I vote for chocolate, but it would probably melt several times before it arrived. Fudge should be okay.

SOFT cookies. Hard cookies arrive as a box of crumbs.
 
Just to add... I read a lot of books while on the boat. The tiny library sucked and it would have been good to have some interesting reading... novels, books about hobbies he's in to, etc. One thing you tend to do on deployment is dream about what you'll do when you get back... it helps you keep your sanity and pass the time.
 
The best care package I ever recieved on deployment was a box of junk food with a bottle of hand lotion and one tube sock. Oddly enough it was from a group called Blue Star Moms. I think we laughed about that for a month straight.

Seriously though, any kind of junk food, magazines (maxim is always a hit) and batteries.

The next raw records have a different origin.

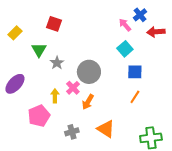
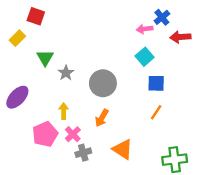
red square: (54, 24) -> (36, 16), moved
pink arrow: (125, 25) -> (145, 29), turned -56
pink cross: (73, 88) -> (73, 134), moved

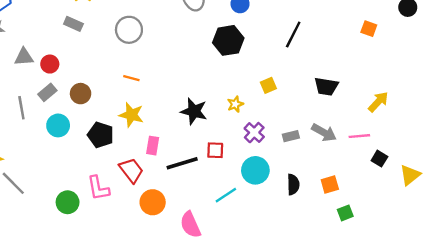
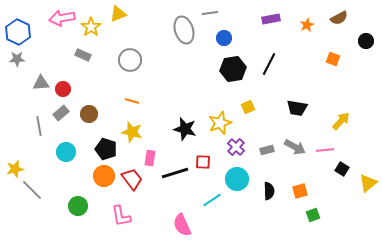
black hexagon: (228, 40) -> (233, 69), moved
yellow star: (235, 104) -> (220, 123), size x1.6
cyan circle: (58, 125) -> (66, 152), moved
pink L-shape: (98, 188) -> (121, 216), moved
orange circle: (153, 202) -> (104, 176), moved

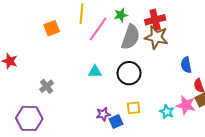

Like someone else said chewing tobacco (dip) is worth its weight in gold on deployment.
 
My vote is porno. I was on a destroyer for a number of years and while it was cool to get junk food from home, there was always plenty of it in the ship store. Even beef jerky never ran out. If you want to hook your boy get him a subscription to penthouse. I had a subscription when I was deployed and it was awesome when that mag showed up!
 
Tobacco in whatever form he likes it, booze in whatever form he likes it, Hometown newspapers, paperback books, recordings of his fav hometown radio station, DVD's of movies and/or recordings of his fav TV shows, DVD's of stand-up comedy is really good too. His fav non-perishable foods, gourmet coffee and/or tea, sun glasses, sunscreen, just about anything made by family/friends. Good luck to your friend. Regards, GF.
 
I'd be careful about anything alcoholic. He can get in a lot of trouble if its found. Even if they find it before he gets it and it has his name on the package. But yeah, anything that reminds him or helps him feel connected to home is good. Pictures, magazines, etc. I remember reading books just that I would never have read, purely out of sheer boredom. I even got ahold of a college level textbook about finance and read that thing cover to cover. Twice. It gets that bad. If he has a favorite packaged food from home, that's always good. I once asked for Milwaukee brand dill pickles because I missed them so much. Maybe some hometown favorite seasonings for food. If the ships food is the same as it ever was, it sucks. You learn how to use salt, ketchup, and hotsauce creatively to make things taste palateable.

And again, if you sent several small packages instead of fewer big packages, you'll make him feel like a king to his peers. I guarantee you he will share with his buddies so nothing ever lasts long.
 
Make a DVD of his friends and family back home, so he knows they are still thinking of him. Try to make it "off the wall" type of production, not just people saying "hello". His local sports team??/ Take your DVD recorder with you when you have a night out.